Note that disabling fasttrack connections means that CPU has to do quite a bit of added work; before proceeding I would definitely check CPU’s load average while running iperf from-the-internet and locally in LAN.

$ ssh user@mikrotik

# Identify the fasttrack rule, number 9 in my case
[user@mikrotik] > /ip/firewall/filter/print
...
 9 X  ;;; defconf: fasttrack
      chain=forward action=fasttrack-connection hw-offload=yes connection-state=established,related log=no log-prefix="" 
...

# Disable the rule
[user@mikrotik] > /ip/firewall/filter/disable numbers=9

# Reboot the router to have the setting applied
[user@mikrotik] > /system/reboot

Once the router is rebooted, ssh into it again and create the mangle rules:

$ ssh user@mikrotik

/ip/firewall/mangle/add chain=postrouting action=sniff-tzsp sniff-target=[[suricata_host]] sniff-target-port=[suricata_port] in-interface=ether1 log=no log-prefix=""
/ip/firewall/mangle/add chain=prerouting action=sniff-tzsp sniff-target=[[suricata_host]] sniff-target-port=[suricata_port] out-interface=ether1 log=no log-prefix=""

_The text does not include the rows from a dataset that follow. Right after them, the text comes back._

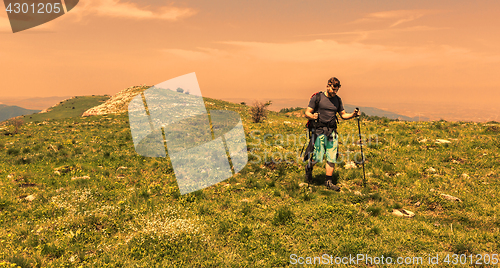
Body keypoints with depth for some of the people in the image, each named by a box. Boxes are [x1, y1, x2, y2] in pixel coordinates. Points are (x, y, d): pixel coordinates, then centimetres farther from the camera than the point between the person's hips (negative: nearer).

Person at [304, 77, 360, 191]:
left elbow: (343, 115, 17)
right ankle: (308, 167, 29)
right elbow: (307, 113, -4)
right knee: (317, 157, -4)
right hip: (319, 131, -4)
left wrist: (353, 115, -2)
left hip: (332, 132, 4)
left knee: (332, 158, 2)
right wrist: (312, 116, -26)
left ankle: (329, 181, 12)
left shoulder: (337, 100, 12)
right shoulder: (317, 98, -3)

What the rules do is forward traffic going in an out of the WAN interface (ether1 in my case) to [suricata_host] on [suricata_port].
To check that traffic is actally flowing use tcpdump or wireshark:

tcpdump -nni any port [suricata_port]

.:. How do I check if Suricata found something?

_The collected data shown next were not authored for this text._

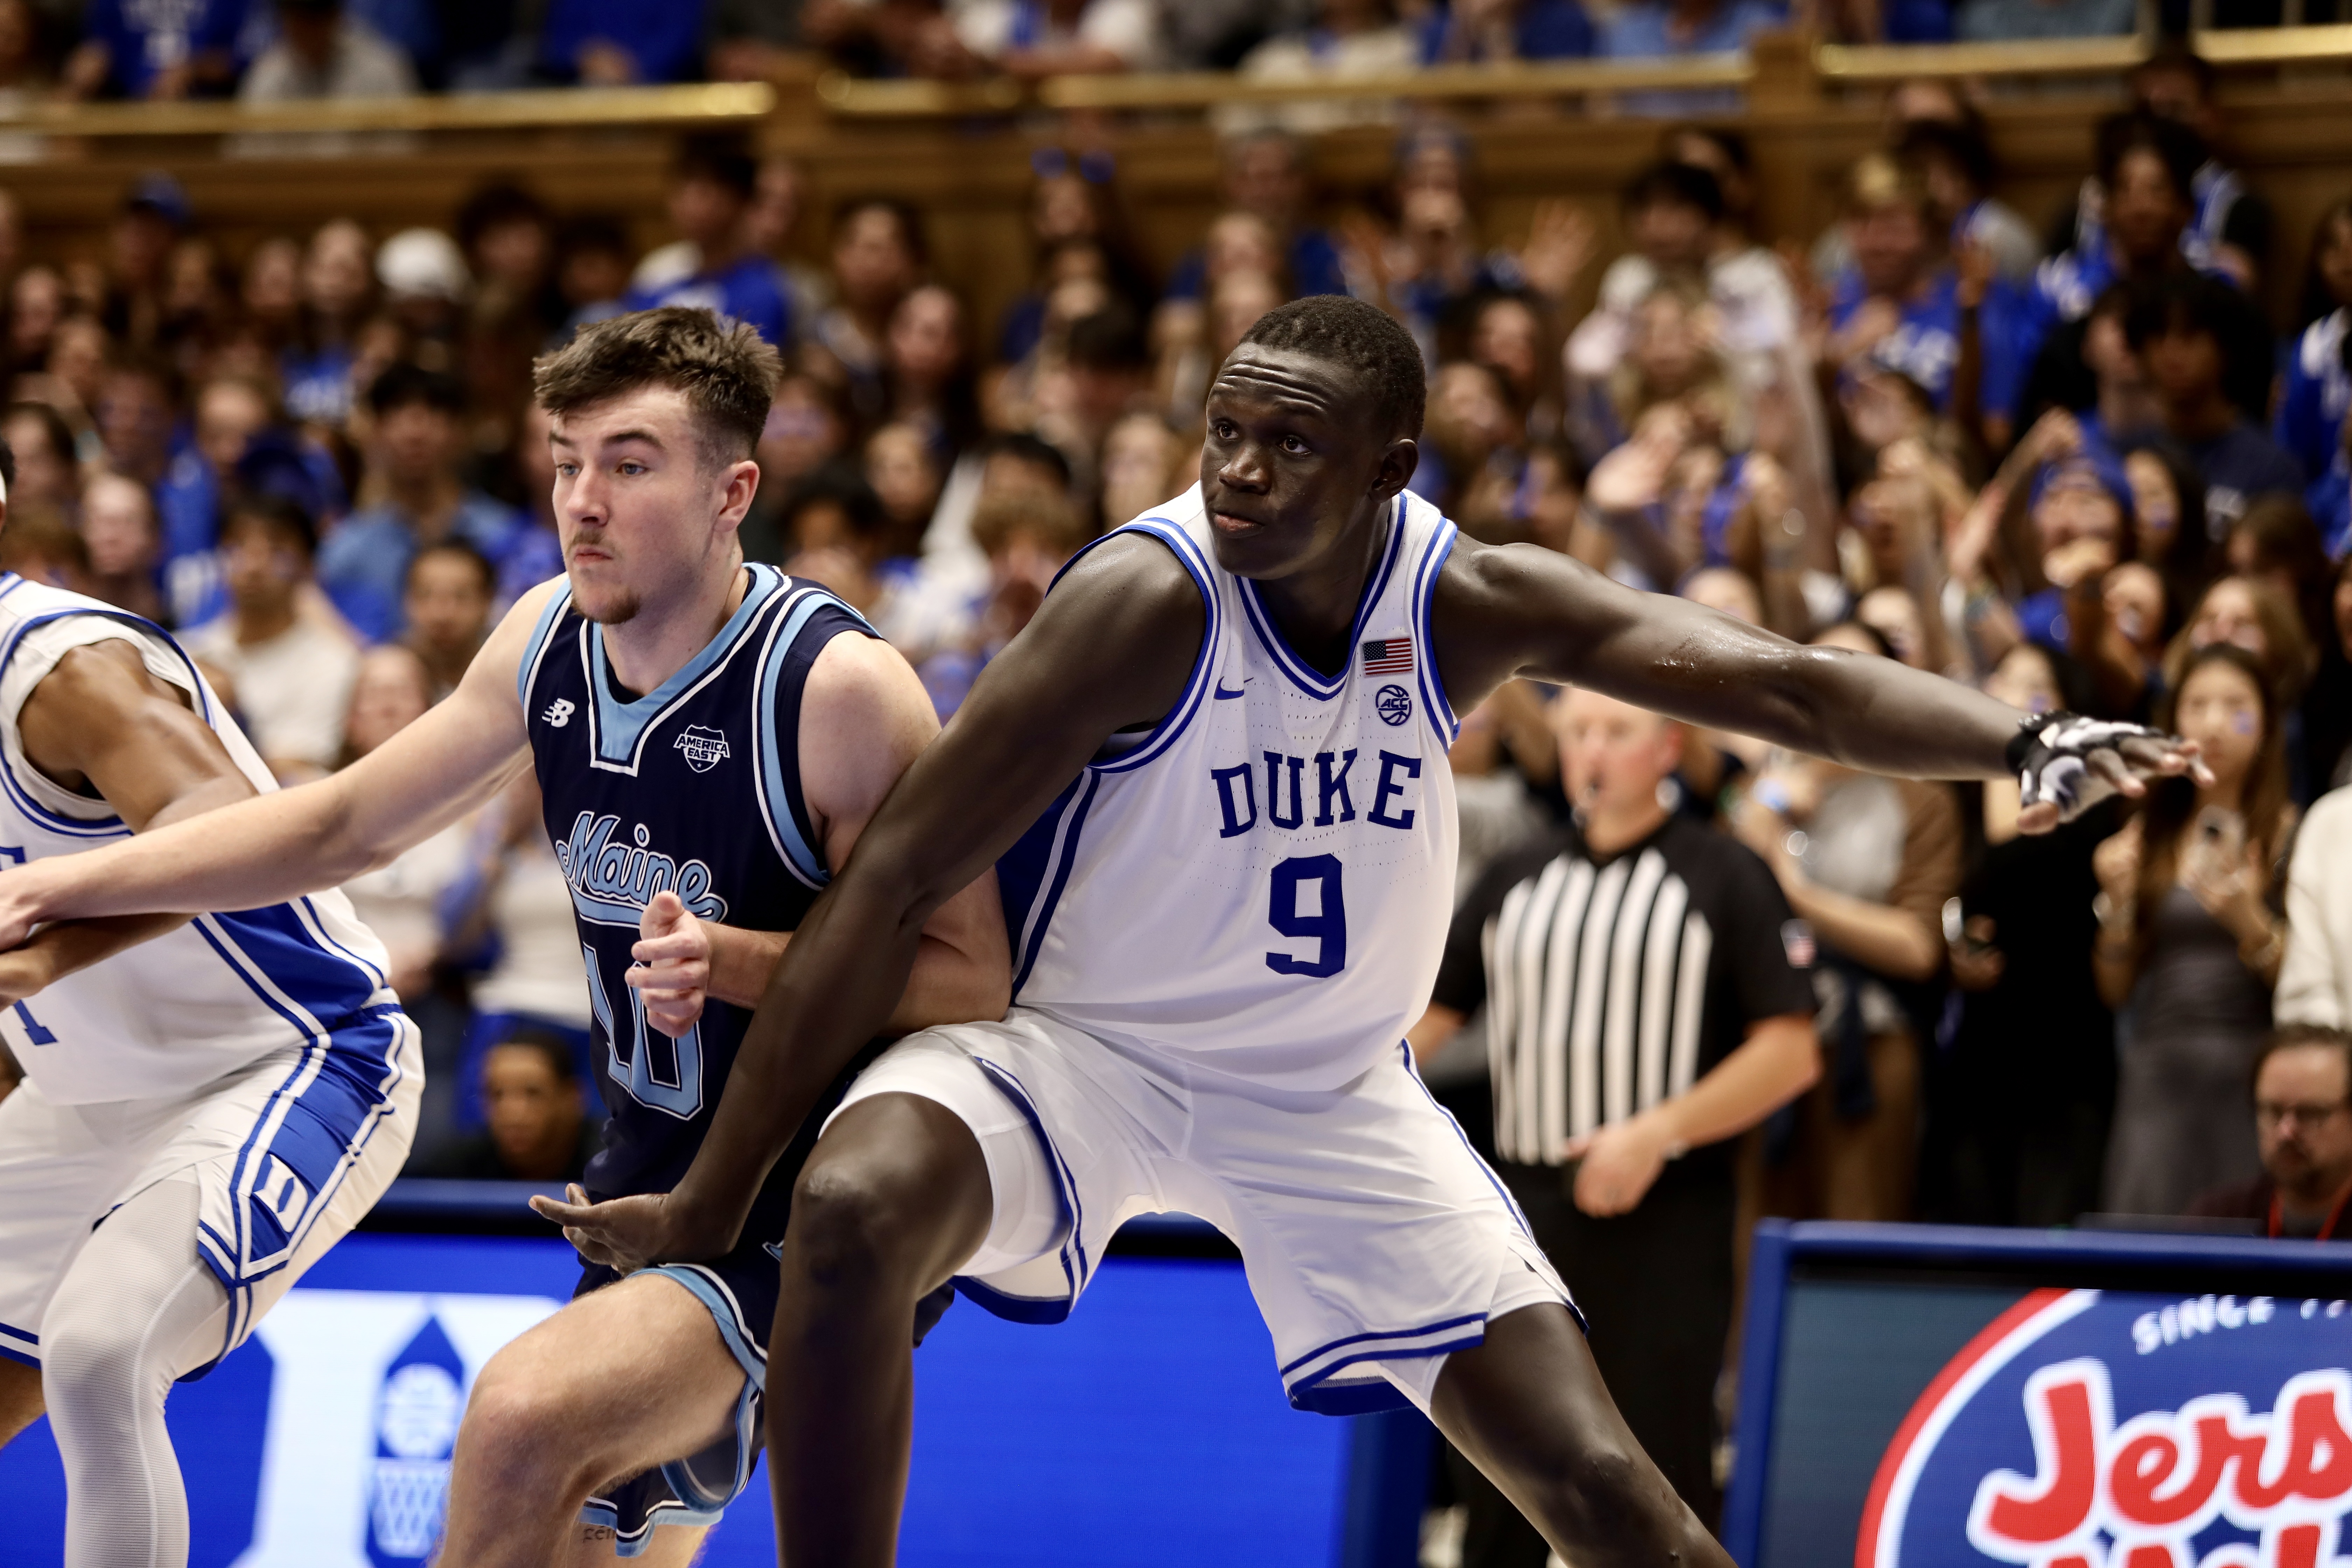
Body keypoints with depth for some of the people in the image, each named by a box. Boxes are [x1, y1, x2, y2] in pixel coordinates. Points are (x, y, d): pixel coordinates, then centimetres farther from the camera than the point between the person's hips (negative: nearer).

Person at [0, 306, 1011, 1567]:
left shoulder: (835, 686, -22)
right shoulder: (552, 637, 0)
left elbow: (972, 978, -18)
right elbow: (347, 824, 13)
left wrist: (736, 962, -31)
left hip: (818, 1208, -8)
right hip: (651, 1178, 8)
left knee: (527, 1417, -30)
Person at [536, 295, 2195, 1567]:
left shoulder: (1470, 601, -12)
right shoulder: (1150, 600, -25)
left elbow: (1785, 684, -16)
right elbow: (890, 893, -23)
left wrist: (2029, 746, -36)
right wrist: (710, 1199, -23)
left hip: (1330, 1093, 4)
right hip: (1082, 1051, -4)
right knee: (853, 1216, -37)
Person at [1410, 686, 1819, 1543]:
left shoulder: (1725, 878, -1)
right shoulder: (1520, 881, 14)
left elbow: (1791, 1052, -6)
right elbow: (1427, 1014, 14)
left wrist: (1657, 1133, -16)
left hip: (1665, 1215, -5)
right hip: (1525, 1207, 5)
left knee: (1659, 1471, -5)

Setup a cronjob to update the suricata rules every once in a while (run it manually the first time):

$ cat /etc/cron.d/suricata_rules
...
4 */4 * * * root /usr/local/bin/suricata-update -o /etc/suricata/rules >> /var/log/suricata/rules_update.log 2>&1

Let it do its thing for a few hours, then go have a look at the content of /var/log/suricata.
fast.log is what will contain the alerts, suricata.log is useful to check that everything is working as expected.